Nor do we believe that respondent was correct in characterizing the return of the yacht from Holland to the United States as a year-long cruise for the personal benefit of petitioner, his family and friends. The yacht was removed from Holland*400 before it was complete in order to insure that it was beyond the reach of DeConrad's creditors. The record is sketchy in places but for the most part it supports petitioner's position that the journey and delays en route were necessitated by attempts to complete the yacht and return it to America. It left Holland with a carpenter, an electrician and a mechanic on board to work on the yacht's interior. Construction materials were picked up in Dover and the yacht proceeded to the Mediterranean for additional work and for possible chartering if the yacht could be completed.
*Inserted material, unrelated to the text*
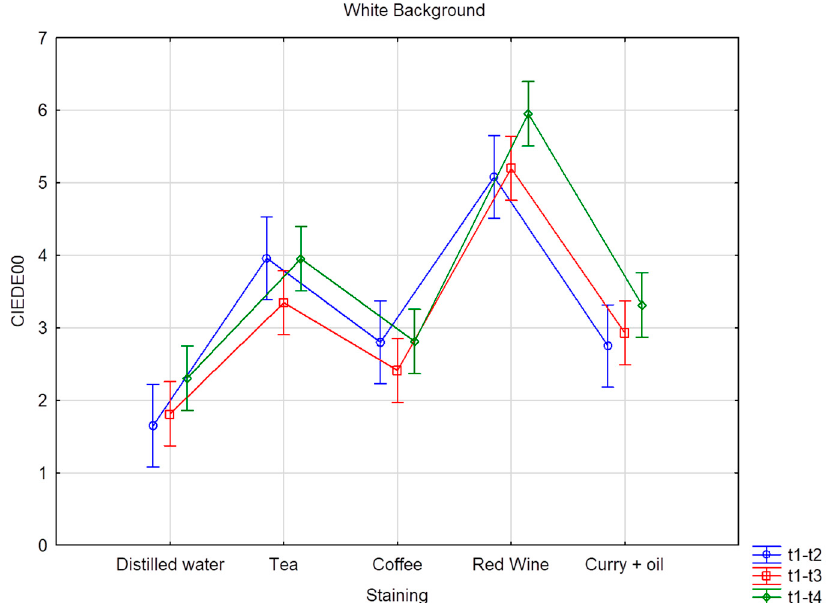
Figure 1. Average color difference in terms of CIEDE00 over time according to different staining liquids analyzed over a white background. Vertical bars denote 95% confidence intervals.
After unsuccessful efforts to have the boat fully completed in boat yards in Spain and Italy, the yacht was returned to the United States via the West Indies.
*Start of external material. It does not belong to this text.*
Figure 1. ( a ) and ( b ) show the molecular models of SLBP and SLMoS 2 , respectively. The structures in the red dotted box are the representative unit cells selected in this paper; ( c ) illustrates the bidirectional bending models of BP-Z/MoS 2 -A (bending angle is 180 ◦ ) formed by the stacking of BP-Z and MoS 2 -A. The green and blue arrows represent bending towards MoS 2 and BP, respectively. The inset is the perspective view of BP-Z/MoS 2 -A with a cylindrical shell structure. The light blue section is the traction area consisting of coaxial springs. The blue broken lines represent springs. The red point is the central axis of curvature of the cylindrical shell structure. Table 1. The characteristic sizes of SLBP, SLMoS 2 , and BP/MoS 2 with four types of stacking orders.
The places visited are of a nature generally associated with pleasure cruises but the circumstances of the visits preclude an inference that the journey was for petitioner's personal benefit. Whatever incidental benefit which may have inured to petitioner and his family was offset by substantial benefit to the corporation in services which aided the completion and return of the yacht. The record indicates that after the yacht's arrival in the West Indies*401 and subsequent return to the United States a conscientious effort was made to separate personal use from corporate use and to pay the appropriate charter fee.
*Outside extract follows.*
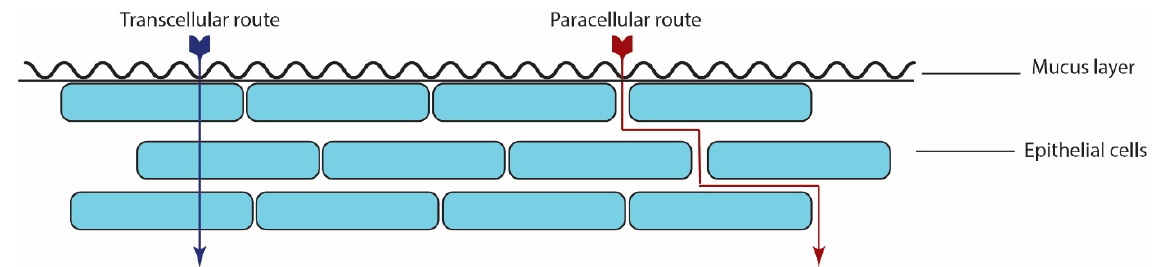
Figure 2. Transport pathways in the oral mucosa.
Moreover, rather than basing his deficiency for the amount of any unpaid fair market value for days of personal use, respondent contends that the full cost of the boat should be charged as a constructive dividend. Respondent relies on general allegations that the beneficial ownership lies in petitioner without sufficiently supporting those allegations with specific instances of uncompensated personal use. Even if we were to accept respondent's contention, which we do not, that the yacht was occasionally used for petitioner's personal benefit without compensation to the corporation, that would be insufficient to charge him with a constructive dividend of the full cost of the yacht's construction. Since Marine actually and effectively owned the Krapfcandoit V, the most petitioner could properly be charged with as a constructive dividend is the excess of the fair market value of benefit to petitioner over the amount remitted by petitioner to the corporation for his personal use of the yacht. Nicholls, North, Buse Co. v. Commissioner,56 T.C. 1225">56 T.C. 1225, 1240-41 (1971).*402 Our finding that petitioner fully compensated Marine for his personal use of the Krapfcandoit V precludes charging him with a constructive dividend of any amount, let alone for the full cost of the yacht's construction.

Accordingly, we hold that the Krapfcandoit V was purchased for valid corporate business purposes and petitioner received no constructive dividend as a result of disbursements for the yacht's construction in 1970 and 1971. To reflect our conclusion herein,

Decisions will be entered for the petitioners.


Footnotes

  • 1. Unless specified otherwise, all section references are to the Internal Revenue Code of 1954 as amended and in effect during the years in issue.